Stephen Roach of Morgan Stanley notes that emerging Asia’s exports as a proportion of GDP rose to a record 45% by 2007, and the American consumer, the biggest source of emerging Asia’s external demand, is now “in trouble”. The growth in Chinese exports to the US slowed to 8% year-on-year in June, following annual average gains of over 25% in the years between 2003 and 2007. America accounts for around 20% of China’s external demand and Japan and Europe, which make up around 30% of overall exports, are now faltering. “Decouplers” have also forgotten how small Asia’s economies remain, Desmond Lachlan of the American Enterprise Institute noted earlier this year. The Chinese economy is barely 15% the size of America’s.

On the stockmarket front, it seems investors have yet to adjust fully to the darkening outlook. Earnings forecasts for 2008 have fallen to 4.4% from 10.4% at the start of the year, notes Citigroup’s Markus Rosgen, but “it would be comforting to see a greater sense of realism” on the 2009 numbers, which still foresee growth of 15%. What’s more, margins are so far only expected to contract in three countries, yet “commodity costs have risen 43 times faster than export prices over the last year”.

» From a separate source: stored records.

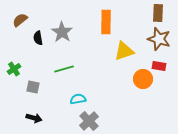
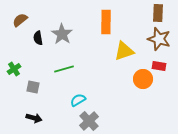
gray star: moved 2 px down
cyan semicircle: moved 1 px down; rotated 21 degrees counterclockwise
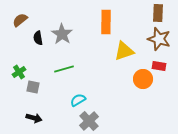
green cross: moved 5 px right, 3 px down
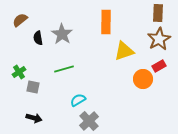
brown star: rotated 25 degrees clockwise
red rectangle: rotated 40 degrees counterclockwise
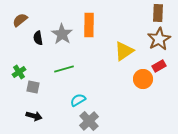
orange rectangle: moved 17 px left, 3 px down
yellow triangle: rotated 15 degrees counterclockwise
black arrow: moved 2 px up
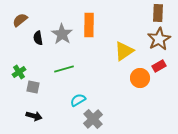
orange circle: moved 3 px left, 1 px up
gray cross: moved 4 px right, 2 px up
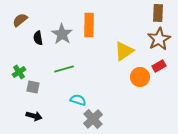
orange circle: moved 1 px up
cyan semicircle: rotated 49 degrees clockwise
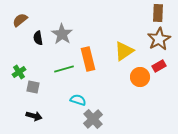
orange rectangle: moved 1 px left, 34 px down; rotated 15 degrees counterclockwise
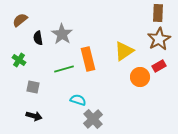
green cross: moved 12 px up; rotated 24 degrees counterclockwise
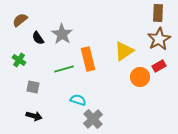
black semicircle: rotated 24 degrees counterclockwise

Earnings growth is likely to be negative come year end and stay that way on an annual basis until the second half of 2009. Asian markets are due a “wake-up call” on the earnings front later this year. Historically, Asian markets have yielded positive returns over the subsequent year once 12-month forward earnings forecasts have been falling for nine months – they are still topping out – and the region’s price-to-book value has hit 1.4; it is now at 1.9. The bottom? “We are not there yet”.